Collected data entries
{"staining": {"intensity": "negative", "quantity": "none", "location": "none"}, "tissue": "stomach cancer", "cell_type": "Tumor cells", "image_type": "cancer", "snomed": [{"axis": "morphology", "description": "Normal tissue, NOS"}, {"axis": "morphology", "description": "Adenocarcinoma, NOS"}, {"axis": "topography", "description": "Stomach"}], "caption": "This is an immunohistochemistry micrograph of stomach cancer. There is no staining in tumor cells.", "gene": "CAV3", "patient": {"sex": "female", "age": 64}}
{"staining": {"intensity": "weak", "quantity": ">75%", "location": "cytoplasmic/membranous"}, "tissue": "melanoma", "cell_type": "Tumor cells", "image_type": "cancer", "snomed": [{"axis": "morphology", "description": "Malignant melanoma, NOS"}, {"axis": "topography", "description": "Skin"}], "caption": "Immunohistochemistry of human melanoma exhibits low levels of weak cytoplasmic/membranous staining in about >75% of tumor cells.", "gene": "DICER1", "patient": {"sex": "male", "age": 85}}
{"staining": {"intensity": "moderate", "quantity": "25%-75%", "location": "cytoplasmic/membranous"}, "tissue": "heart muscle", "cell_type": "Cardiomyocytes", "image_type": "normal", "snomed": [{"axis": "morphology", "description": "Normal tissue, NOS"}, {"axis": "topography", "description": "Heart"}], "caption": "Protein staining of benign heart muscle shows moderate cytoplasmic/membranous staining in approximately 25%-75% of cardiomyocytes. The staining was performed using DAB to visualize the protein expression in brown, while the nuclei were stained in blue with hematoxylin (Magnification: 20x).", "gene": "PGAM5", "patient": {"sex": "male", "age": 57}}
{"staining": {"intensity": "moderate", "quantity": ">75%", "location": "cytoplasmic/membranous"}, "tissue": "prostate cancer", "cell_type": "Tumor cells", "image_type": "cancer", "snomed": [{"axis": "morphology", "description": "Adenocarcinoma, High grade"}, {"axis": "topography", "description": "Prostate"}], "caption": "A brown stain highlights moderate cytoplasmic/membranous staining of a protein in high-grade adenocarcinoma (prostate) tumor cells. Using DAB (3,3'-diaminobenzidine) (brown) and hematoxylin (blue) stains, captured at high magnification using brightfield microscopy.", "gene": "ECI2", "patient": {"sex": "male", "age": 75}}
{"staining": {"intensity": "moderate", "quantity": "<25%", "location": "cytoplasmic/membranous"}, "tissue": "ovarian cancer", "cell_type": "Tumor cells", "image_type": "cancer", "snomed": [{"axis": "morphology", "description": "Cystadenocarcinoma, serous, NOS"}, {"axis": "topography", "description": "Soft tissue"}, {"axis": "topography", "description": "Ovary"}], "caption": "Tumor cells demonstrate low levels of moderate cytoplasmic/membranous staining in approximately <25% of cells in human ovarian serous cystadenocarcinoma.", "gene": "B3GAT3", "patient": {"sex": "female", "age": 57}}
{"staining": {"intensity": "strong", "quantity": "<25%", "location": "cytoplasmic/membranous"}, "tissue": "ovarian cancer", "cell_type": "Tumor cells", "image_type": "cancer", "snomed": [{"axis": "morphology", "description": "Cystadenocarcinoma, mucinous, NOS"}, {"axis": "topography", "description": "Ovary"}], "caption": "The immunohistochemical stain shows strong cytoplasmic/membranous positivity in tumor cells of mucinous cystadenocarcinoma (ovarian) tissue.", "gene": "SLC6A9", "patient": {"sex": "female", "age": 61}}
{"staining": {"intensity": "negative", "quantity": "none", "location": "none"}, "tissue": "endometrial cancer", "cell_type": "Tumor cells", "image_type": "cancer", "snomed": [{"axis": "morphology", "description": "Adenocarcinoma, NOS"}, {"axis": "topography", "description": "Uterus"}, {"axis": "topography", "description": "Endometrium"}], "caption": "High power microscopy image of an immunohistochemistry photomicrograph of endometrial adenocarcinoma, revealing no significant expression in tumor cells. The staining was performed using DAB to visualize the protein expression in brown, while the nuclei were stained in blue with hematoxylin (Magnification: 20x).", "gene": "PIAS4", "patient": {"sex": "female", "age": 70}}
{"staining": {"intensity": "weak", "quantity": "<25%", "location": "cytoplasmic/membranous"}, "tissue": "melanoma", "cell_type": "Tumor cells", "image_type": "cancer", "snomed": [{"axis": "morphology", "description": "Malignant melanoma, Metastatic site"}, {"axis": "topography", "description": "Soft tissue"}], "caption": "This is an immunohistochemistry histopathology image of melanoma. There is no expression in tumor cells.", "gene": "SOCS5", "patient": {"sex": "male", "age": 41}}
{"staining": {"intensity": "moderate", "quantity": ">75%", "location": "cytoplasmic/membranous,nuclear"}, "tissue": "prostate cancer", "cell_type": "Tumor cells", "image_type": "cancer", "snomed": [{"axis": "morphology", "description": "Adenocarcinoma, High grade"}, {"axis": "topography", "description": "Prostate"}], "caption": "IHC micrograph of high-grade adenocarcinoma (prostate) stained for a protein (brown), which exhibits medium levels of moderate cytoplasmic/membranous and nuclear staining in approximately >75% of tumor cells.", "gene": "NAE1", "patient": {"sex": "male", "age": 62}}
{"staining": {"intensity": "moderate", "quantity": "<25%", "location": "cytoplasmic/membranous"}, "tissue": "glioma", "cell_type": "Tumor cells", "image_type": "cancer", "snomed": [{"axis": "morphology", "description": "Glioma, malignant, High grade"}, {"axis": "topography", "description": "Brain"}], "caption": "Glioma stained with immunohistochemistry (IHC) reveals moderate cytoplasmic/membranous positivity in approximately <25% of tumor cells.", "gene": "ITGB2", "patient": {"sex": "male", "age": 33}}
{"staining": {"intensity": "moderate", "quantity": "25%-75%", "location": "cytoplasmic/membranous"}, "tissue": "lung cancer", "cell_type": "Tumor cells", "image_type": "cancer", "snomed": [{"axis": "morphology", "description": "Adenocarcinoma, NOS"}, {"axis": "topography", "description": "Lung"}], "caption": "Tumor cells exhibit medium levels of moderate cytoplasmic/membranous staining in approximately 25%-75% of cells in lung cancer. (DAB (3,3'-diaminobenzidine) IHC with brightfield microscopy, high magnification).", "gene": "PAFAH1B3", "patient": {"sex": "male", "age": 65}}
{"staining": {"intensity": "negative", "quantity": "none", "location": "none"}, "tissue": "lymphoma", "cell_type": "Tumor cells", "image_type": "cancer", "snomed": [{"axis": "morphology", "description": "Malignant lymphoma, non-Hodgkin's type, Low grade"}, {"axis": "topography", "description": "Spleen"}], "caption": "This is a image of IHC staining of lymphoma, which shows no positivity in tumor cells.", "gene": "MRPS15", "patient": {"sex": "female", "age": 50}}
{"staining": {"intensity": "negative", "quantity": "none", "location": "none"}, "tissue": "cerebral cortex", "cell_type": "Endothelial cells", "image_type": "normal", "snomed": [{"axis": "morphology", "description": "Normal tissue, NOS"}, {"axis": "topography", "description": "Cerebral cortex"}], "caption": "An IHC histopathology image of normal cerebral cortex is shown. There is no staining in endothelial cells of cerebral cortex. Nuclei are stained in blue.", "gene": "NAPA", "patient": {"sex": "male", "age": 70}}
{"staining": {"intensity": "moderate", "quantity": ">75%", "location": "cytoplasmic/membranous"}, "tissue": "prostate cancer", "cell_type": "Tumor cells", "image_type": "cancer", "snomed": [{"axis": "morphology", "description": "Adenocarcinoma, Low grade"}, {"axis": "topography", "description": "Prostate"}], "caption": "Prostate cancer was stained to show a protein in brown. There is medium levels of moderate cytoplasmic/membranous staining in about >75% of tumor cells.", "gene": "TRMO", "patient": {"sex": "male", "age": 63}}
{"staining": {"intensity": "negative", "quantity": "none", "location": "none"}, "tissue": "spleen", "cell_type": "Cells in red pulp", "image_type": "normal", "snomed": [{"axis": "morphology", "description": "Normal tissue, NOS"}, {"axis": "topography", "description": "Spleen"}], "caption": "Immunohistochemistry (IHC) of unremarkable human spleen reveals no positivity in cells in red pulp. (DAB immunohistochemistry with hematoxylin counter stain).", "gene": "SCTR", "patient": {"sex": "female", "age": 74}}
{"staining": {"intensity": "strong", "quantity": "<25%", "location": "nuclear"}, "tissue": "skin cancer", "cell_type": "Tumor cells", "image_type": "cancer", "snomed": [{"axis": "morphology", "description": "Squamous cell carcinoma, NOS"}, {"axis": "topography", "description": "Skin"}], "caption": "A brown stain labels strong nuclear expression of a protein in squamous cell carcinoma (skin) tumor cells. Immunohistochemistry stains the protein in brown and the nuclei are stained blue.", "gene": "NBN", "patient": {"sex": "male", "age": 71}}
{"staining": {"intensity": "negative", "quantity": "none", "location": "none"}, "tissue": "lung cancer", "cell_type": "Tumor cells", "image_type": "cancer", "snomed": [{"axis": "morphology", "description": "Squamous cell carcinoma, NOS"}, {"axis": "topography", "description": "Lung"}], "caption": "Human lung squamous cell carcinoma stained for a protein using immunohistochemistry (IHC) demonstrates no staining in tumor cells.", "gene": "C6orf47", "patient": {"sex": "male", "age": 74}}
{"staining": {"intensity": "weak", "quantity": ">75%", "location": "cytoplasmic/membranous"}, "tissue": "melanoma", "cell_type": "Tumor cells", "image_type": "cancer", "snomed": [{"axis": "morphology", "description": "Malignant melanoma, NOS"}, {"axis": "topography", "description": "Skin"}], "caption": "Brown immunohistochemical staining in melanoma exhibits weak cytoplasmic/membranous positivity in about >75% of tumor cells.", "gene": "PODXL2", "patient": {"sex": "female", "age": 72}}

- [ASSIGNMENT]: Return only the lines between the one holding "brown stain labels" and the one holding "lung squamous cell", inclusive, exactly as they appear above.

- [SOLUTION]:
{"staining": {"intensity": "strong", "quantity": "<25%", "location": "nuclear"}, "tissue": "skin cancer", "cell_type": "Tumor cells", "image_type": "cancer", "snomed": [{"axis": "morphology", "description": "Squamous cell carcinoma, NOS"}, {"axis": "topography", "description": "Skin"}], "caption": "A brown stain labels strong nuclear expression of a protein in squamous cell carcinoma (skin) tumor cells. Immunohistochemistry stains the protein in brown and the nuclei are stained blue.", "gene": "NBN", "patient": {"sex": "male", "age": 71}}
{"staining": {"intensity": "negative", "quantity": "none", "location": "none"}, "tissue": "lung cancer", "cell_type": "Tumor cells", "image_type": "cancer", "snomed": [{"axis": "morphology", "description": "Squamous cell carcinoma, NOS"}, {"axis": "topography", "description": "Lung"}], "caption": "Human lung squamous cell carcinoma stained for a protein using immunohistochemistry (IHC) demonstrates no staining in tumor cells.", "gene": "C6orf47", "patient": {"sex": "male", "age": 74}}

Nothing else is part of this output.